A psychiatric nurse practitioner shares gaps in care in bipolar 1 disorder treatment.
Bethanie Simmons-Becil, DNP, MSN, APRN, PMHNP-BC, APHN-BC:The roundtable discussion was fantastic. There was a variety of different types of providers. We had both psychiatrists, medical doctors, and psychiatric nurse practitioners present, and it was great to see and to hear the different points of view and the styles of treatment from my peers in the community. I really enjoyed being able to provide additional research, especially newer, more relevant research on presenting symptoms and best practices for diagnosing and identifying bipolar in the community. I enjoyed that there was open discussion about medications to use and everybody was very comfortable in sharing their preferred medication and why it was preferred. It was interesting to watch several of the providers kind of raise their eyebrows. That's something new. I might need to try that. It impressed me and it gave me hope for the psychiatric community, specifically for those of us who prescribe in the psychiatric community, just because the more we work together, the better we do for our patients. The more open communication we have as providers, the less stigma there will be associated with bipolar disorder and the more willing patients might potentially be to seek help. Further, for those of us who meet each other in the community and work together, we can also realize that we are not alone in this battle, either, and that we have valuable peers, educated professionals that can support us and work with us to help ensure best outcomes for all of our patients.
As an advanced practice educator, one of the biggest gaps I see in care of patients with bipolar disorder predominantly is consistency of management. There are different styles. Every provider has their own style and treatment and how they work with their patients and there are different types of education. Medical doctors receive very disease-focused education as that's part of the medical model. Whereas nurses receive very holistic patient education regarding symptomology to where it's not necessarily just a diagnosis, but it's all the environmental impact. What I think needs to happen for us in psychiatry is we need to combine those 2 thoughts together. We need to identify that bipolar disorder is truly a medical diagnosis and that it has enough research to support common symptomology and common presentation, which helps with ease of diagnosis. The biggest gap that I find both on the psychiatry side, as well as the nurse practitioner side, is that we tend to prescribe based upon diagnosis. As a prudent prescriber and as someone who loves the work of Dr Stephen Stahl, MD, PhD, and understanding neuroanatomy, we really need to focus our efforts on identifying the presenting symptoms of the individual because not every patient presents the same. If we focus on the presenting symptoms of the individual and we connect that to our knowledge of the brain and to the neuroanatomy and to what neurotransmitter may be in flux for that particular patient, we will prescribe more efficiently.
When a patient is presenting manic or hypomanic, we know that that's rooted in the excess of [dopamine receptor] D2 and D3. You would want to pick a medication that is going to be more focused on D2 and D3 to modulate that and help bring that patient to a more consistent level. Conversely, if you have a patient that is presenting with predominant depressive symptoms, again, we connect that to partially D2 but also serotonin. We pick a medication that modulates both that D2 and that serotonergic aspect so we don't get caught in that trap of, “OK, well, I've diagnosed you with bipolar depression so these are the only 4 medications that are approved for depression,” and those are going to be what I use because it's not a cookie-cutter model. We work in psychiatry at a detriment because there's no lab, there's no scan. There's nothing tangible that I can assess to give a finite diagnosis. It's all based on my perception and patient report. There can be so much variability in that treatment, but if we truly focus on the symptom presentation of that patient, and we tie that to our knowledge of the brain and how those symptoms are evidencing themselves and how they're connected to those changes in the brain–our medication selection is based upon that knowledge. Then, we will be more prudent providers and we will choose medications that are more appropriate for that particular individual, rather than that individual's diagnosis.

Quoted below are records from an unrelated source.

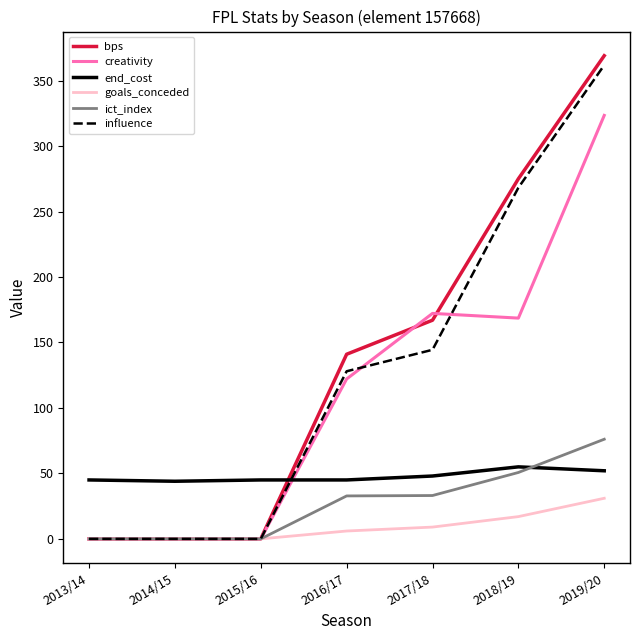

How many times do influence and end_cost cross each other?

1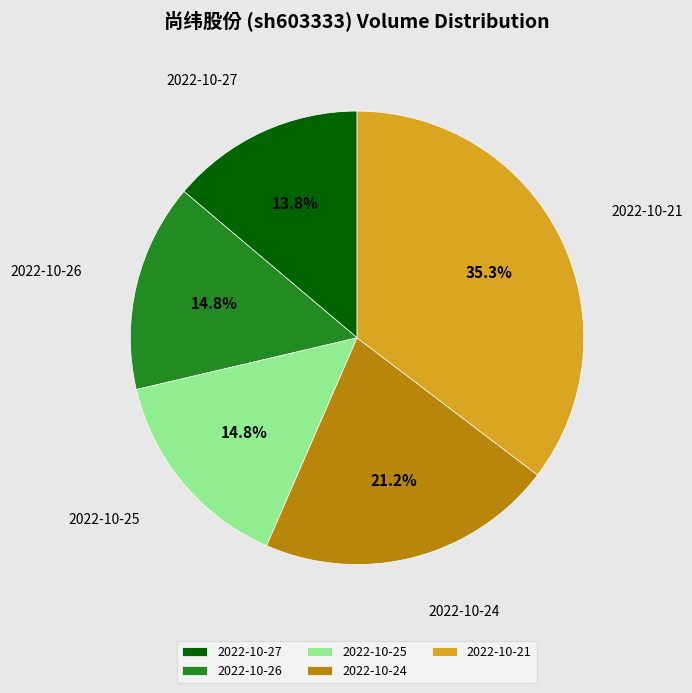

True or false: 2022-10-24 accounts for 21% of the total.

True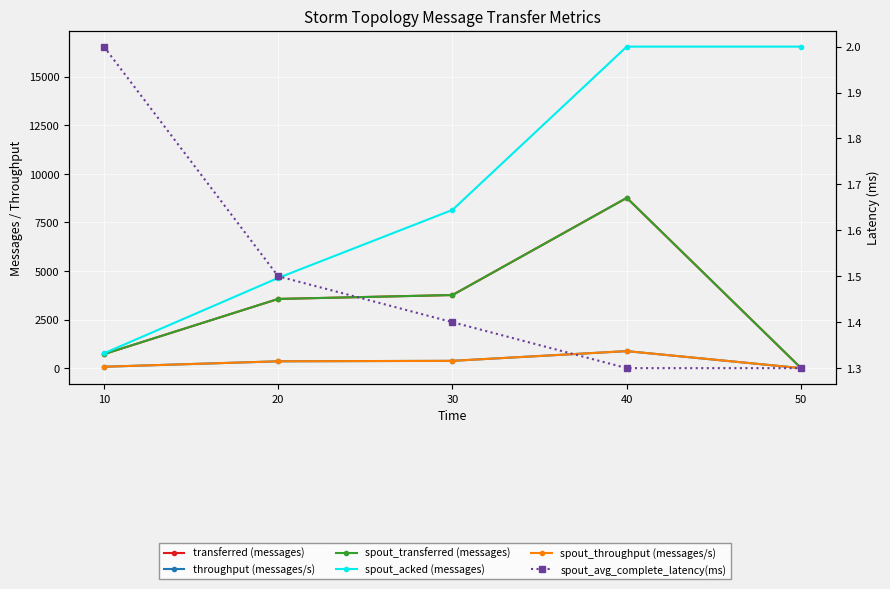

Which series ends up on top after the final intersection of spout_avg_complete_latency(ms) and transferred (messages)?

spout_avg_complete_latency(ms)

I thoroughly enjoyed the event. I was impressed with the professionals that were brought together for the case study, and I thoroughly enjoyed having multiple different perspectives and opinions in the same room because it allowed us to have open, comfortable conversation with our peers about best practice for bipolar patients. I think that moving forward, events like this can significantly improve the consistency in treatment for bipolar disorder, as well as a sense of collegiality among those who work in psychiatry. I think that with these particular types of events, the more they happen, the more attended, the more folks that are willing to take a moment and listen, I think that it will significantly improve not only our experience as psychiatric providers but our clients’ experience that come to us in need. Thank you so much for your time today. I sincerely appreciate the incredible opportunity that I had in moderating this event and being part of future education.